The data Block Start
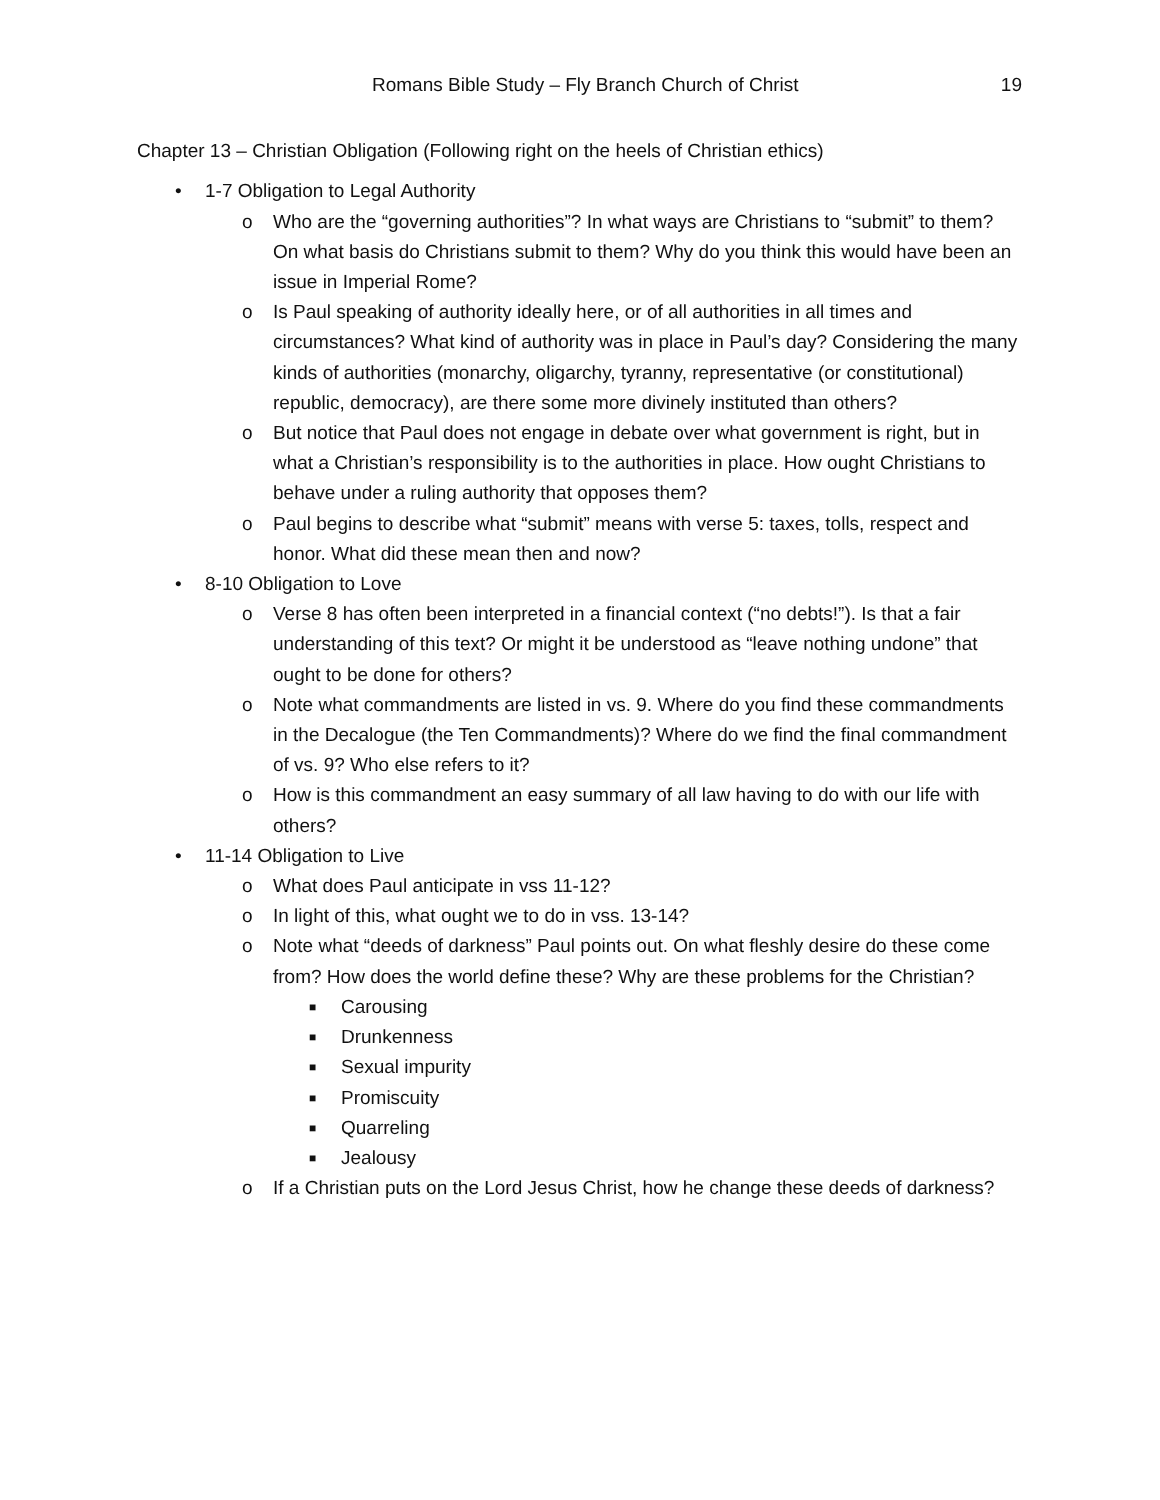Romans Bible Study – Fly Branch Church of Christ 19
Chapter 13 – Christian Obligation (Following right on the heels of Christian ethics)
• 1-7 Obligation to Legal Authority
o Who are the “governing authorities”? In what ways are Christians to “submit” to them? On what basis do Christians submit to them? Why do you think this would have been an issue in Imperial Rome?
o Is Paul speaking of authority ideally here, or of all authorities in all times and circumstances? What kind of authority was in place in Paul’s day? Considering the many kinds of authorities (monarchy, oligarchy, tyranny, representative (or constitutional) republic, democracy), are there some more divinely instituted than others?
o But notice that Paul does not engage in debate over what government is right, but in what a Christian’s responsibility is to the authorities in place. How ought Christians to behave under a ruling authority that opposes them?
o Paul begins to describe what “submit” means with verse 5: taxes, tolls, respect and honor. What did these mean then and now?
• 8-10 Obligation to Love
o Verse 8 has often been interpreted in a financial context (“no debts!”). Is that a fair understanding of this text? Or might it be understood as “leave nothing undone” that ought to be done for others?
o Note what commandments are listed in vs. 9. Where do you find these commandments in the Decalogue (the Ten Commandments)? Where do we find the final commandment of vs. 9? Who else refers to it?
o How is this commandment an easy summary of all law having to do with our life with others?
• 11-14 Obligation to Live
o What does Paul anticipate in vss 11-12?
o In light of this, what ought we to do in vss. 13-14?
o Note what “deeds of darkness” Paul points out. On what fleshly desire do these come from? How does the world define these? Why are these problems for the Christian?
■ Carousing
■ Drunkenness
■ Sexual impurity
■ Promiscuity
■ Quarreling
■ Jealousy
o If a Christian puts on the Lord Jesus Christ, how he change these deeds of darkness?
The data Block End
The data Block Start
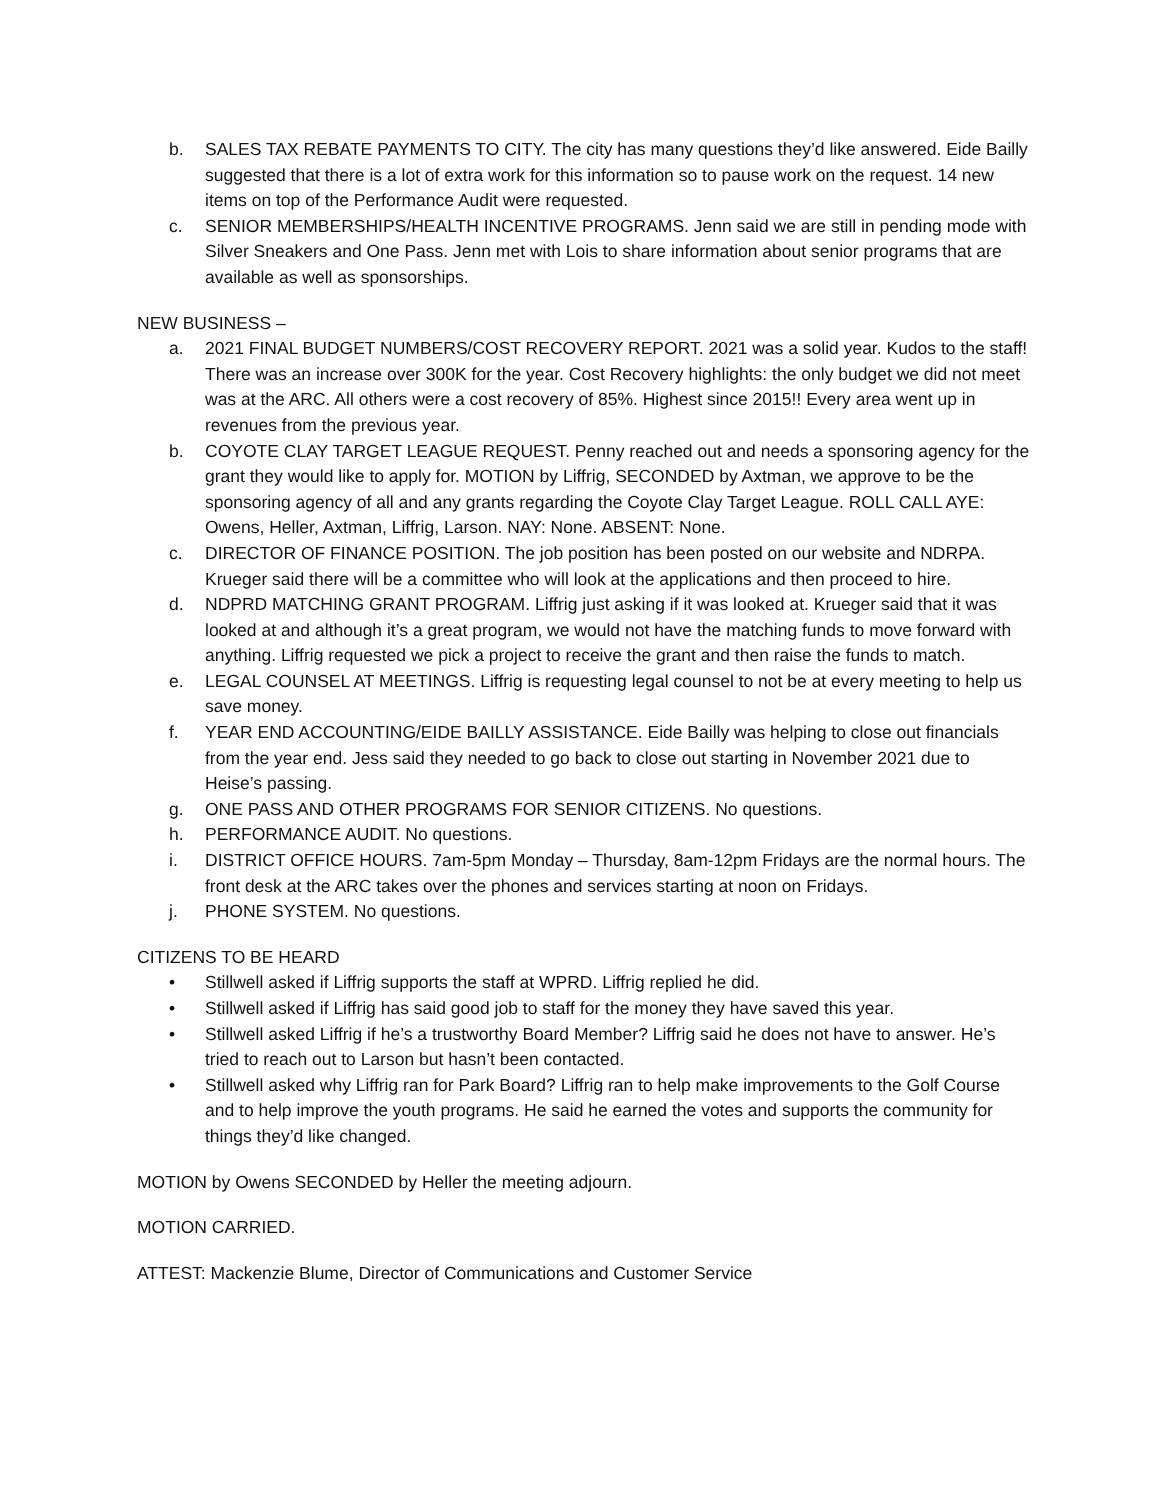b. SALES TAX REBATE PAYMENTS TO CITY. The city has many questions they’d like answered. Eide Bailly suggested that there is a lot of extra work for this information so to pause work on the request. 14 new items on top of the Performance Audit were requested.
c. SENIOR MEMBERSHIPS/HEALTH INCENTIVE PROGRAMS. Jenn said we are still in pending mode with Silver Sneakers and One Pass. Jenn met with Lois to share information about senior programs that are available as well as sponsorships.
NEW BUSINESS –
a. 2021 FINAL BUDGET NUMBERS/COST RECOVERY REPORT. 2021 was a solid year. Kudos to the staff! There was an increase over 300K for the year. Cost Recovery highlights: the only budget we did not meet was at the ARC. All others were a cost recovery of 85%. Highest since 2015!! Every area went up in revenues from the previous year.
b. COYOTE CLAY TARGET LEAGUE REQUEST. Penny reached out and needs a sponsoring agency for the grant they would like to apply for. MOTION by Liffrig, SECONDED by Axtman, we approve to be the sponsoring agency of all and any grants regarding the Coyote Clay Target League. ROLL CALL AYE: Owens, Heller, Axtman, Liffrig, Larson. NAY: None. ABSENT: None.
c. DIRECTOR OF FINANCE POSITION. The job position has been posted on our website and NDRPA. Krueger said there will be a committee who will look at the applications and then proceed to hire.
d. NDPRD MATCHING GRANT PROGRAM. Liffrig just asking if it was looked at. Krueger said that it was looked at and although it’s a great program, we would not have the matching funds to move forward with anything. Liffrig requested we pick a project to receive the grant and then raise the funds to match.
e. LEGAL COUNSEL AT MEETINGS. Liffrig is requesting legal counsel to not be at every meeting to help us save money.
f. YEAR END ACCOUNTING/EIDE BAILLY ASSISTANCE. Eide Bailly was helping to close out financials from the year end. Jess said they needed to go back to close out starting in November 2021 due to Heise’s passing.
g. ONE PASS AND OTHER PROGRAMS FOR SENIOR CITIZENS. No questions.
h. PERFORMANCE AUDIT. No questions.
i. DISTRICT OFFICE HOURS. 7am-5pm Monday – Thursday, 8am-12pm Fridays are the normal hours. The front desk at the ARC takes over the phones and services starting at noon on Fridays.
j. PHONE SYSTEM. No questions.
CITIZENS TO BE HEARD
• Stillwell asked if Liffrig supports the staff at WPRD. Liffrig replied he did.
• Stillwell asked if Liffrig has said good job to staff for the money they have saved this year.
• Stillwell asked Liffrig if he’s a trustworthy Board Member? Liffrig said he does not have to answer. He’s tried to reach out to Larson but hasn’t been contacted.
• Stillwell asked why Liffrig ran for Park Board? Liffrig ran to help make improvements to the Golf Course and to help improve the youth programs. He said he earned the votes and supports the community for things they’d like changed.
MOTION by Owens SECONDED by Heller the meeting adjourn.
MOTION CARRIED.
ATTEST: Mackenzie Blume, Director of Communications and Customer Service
The data Block End
— Aim of the task —
In the listing above, find the line with "CITIZENS TO BE HEARD" and the line with "saved this year.". Output those two lines and every line between them, exactly as written.

— Answer section —
CITIZENS TO BE HEARD
• Stillwell asked if Liffrig supports the staff at WPRD. Liffrig replied he did.
• Stillwell asked if Liffrig has said good job to staff for the money they have saved this year.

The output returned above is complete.